The major strength of this study lies in the fact that we analysed several important maternal variables for all deliveries in France. Z37 codes are able to identify deliveries in mainland France with a difference of 0.6% compared with INSEE data and of 0.3% compared with the civil registry, which records all births in our country [10].
Furthermore, French hospital data for the perinatal period are checked against various sources: medical records, national perinatal surveys or the civil registry. For the year 2010, hospital data, when compared with the national perinatal survey based on a representative sample of the French population, were able to properly recognize maternal age, multiple pregnancies, modes of delivery and birth weights [10]. Finally, since 2011, major changes to the data collection process have improved the quality of collection for other maternal morbidities, including high blood pressure and diabetes, especially in cases of delivery haemorrhage.
Even though the influence of medical practices was globally taken into account by level 2 of statistical model, our data did not allow us to adjust for each potential confounder as some of them were not recorded in our database – i.e., third-stage management of labour (active versus physiological), augmentation of labour (yes or no), place of birth (planned versus actual), duration of labour stages and oxytocin doses. As a result, we cannot draw any firm conclusions about the mechanisms underlying the association between severe PPH and obstetrical practices. This is one limitation. Other limitations concerned the absence from our database of data regarding socio-economic status.
The major strength of this nationwide population-based study lies in the fact that we analysed several important maternal variables for all deliveries in a whole country and drew the same conclusion as those from studies based on medical records. Contrary to models used in previous studies, our model has a very strong predictive ability and revealed important implications for the screening of women at risk of severe PPH.

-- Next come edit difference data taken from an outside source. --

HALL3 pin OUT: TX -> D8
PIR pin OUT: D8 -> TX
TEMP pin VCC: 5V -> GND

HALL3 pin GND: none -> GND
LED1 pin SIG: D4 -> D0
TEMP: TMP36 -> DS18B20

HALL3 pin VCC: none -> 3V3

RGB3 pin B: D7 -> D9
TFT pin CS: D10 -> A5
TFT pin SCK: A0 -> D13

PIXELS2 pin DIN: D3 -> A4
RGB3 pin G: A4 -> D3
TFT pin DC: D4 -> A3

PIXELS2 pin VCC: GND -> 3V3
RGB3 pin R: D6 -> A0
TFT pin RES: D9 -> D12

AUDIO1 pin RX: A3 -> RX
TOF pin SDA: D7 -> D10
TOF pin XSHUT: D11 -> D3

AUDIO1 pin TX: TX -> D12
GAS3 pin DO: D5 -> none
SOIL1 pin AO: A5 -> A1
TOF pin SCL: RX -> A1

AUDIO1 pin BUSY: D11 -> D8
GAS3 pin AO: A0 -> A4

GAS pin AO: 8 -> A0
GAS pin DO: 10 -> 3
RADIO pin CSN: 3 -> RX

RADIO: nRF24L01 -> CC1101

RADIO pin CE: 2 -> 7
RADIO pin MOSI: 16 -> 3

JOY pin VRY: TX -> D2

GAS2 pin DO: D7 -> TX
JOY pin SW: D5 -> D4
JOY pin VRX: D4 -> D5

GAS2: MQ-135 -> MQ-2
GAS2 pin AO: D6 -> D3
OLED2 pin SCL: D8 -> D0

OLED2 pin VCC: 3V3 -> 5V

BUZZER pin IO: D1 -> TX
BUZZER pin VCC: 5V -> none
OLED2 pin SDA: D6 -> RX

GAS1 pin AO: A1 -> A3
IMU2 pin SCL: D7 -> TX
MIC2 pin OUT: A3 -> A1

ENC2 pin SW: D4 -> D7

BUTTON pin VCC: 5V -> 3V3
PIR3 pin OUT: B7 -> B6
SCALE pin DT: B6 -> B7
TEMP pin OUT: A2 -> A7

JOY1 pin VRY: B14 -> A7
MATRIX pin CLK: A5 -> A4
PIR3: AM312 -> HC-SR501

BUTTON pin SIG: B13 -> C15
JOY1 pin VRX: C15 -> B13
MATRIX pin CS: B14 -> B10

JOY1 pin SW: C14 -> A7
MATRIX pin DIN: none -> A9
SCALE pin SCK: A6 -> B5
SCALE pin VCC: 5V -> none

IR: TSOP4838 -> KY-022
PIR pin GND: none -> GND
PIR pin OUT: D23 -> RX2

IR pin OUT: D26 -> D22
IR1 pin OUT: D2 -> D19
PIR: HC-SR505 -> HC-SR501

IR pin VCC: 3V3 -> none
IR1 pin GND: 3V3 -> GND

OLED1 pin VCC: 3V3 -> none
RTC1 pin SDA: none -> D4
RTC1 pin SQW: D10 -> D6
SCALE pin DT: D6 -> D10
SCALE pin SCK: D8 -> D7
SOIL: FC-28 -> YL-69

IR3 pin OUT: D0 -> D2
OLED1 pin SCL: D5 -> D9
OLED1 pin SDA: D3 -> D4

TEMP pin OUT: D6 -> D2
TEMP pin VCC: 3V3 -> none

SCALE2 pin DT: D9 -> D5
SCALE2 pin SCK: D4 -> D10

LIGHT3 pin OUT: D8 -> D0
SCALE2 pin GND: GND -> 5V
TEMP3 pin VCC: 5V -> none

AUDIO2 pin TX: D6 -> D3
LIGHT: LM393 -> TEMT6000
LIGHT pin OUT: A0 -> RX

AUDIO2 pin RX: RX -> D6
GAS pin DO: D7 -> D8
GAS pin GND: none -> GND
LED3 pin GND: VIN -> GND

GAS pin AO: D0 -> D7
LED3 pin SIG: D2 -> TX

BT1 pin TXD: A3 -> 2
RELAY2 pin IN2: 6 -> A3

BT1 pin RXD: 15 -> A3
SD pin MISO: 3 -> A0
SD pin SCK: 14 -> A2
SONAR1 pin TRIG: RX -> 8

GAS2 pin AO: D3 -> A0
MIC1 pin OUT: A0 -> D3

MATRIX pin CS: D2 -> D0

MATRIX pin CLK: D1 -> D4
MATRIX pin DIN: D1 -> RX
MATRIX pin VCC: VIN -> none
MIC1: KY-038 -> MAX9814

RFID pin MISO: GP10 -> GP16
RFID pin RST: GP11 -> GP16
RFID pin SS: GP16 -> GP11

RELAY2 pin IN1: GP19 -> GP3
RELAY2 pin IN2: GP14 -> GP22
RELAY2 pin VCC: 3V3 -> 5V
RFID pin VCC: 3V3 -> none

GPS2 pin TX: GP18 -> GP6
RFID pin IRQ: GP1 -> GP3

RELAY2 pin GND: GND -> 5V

In drawing the same conclusion as those from studies based on medical records, this study emphasizes the need for the exhaustive collection of the maternal characteristics in order to predict PPH requiring advanced interventional procedures. We then highlight the role of all primary care professionals in the pregnancy follow-up as their contribution to the collection of this information is essential. Coordination between outpatient and inpatient care should be strongly promoted in order to provide hospital practitioners with indicators of severe PPH in time.
This work was supported by the Fondation pour la Recherche Médicale, the Direction de la Recherche, des Etudes, de l’Evaluation et des Statistiques and Agence Nationale de la Recherche. We acknowledge E. Benzenine for his participation searching the “SAE” database and P. Bastable for his thorough proofreading of this article.